Fluid Documents: Annotation in Context
Bay-Wei Chang, Jock Mackinlay, and Polle Zellweger, Xerox PARC
zellweger@parc.xerox.comSeminar on People, Computers, and Design
Stanford University April 9, 1999
Typographic conventions such as footnotes and marginalia have long been used to place supporting information on a static page without disrupting the primary information. Computer-based documents have recently augmented these conventions with hypertext links to supporting documents. Compared to static typography, hypertext has fewer limits on the size or complexity of an annotation, but at the cost of removing the supporting information from its context on the page.
This talk presents a new technique for annotation, called Fluid Documents, which uses lightweight interactive animation to incorporate annotations in their context. Our approach initially uses the space on a page for primary information, indicating the presence of supporting material with small visual cues. When a user expresses interest in a cue, its annotation gradually expands nearby. Meanwhile, the surrounding information alters its typography and/or layout to create the needed visual space.
The talk will demonstrate the value of Fluid Documents in two prototype applications. Fluid Links use animated glosses to support informed and incremental hypertext browsing, and Fluid Spreadsheets use animated graphics to make formulas and cell dependencies visible in a spreadsheet.
We will also describe our underlying negotiation architecture, which allows the primary and supporting information to adjust their typography and layout appropriately.Please consult the Fluid Documents Web page for references and more information.

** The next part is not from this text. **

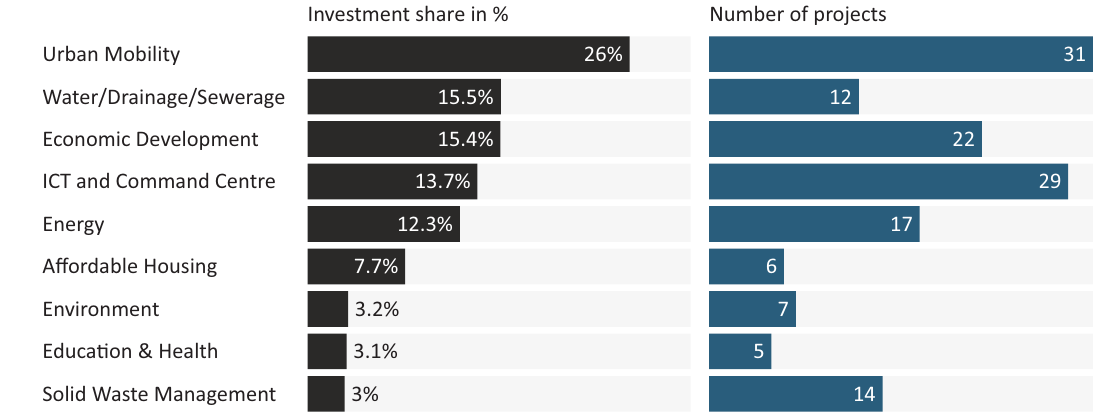
Figure 4. Sector wise investments and projects identified in the smart city proposals. Notes: Investment share was calcu‐ lated from smart city proposals from across 100 cities. The number of projects reflects data from the 33 cities selected in the first and second phase of the SCM in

All three speakers are members of the Xerox PARC Information Sciences and Technologies Laboratory.
Bay-Wei Chang is a member of the Human Document Interaction group. He has done research in object-oriented languages and environments, cartoon-inspired animation in user interfaces, web application builders, in-place editing of community-shared documents, and Fluid Documents. He holds a PhD in computer science from Stanford University.

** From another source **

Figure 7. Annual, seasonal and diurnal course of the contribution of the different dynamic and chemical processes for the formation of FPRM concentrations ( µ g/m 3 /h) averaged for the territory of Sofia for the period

Jock Mackinlay is a member of the User Interface Research group. He has been working at PARC on user interfaces and information visualization since receiving his PhD in computer science from Stanford University. Much of the fruits of this work can be seen in his recently-published book, Readings in Information Visualization: Using Vision to Think (Morgan Kauffman, 1999, co-authored with Stuart Card and Ben Shneiderman).
Polle Zellweger is a member of the Collaborative Systems group. Her research interests include user interfaces, hypertext, multimedia, electronic books, and collaborative work. She conducted her PhD work in interactive source-level debugging for optimized programs at Stanford, UC Berkeley, and Xerox PARC.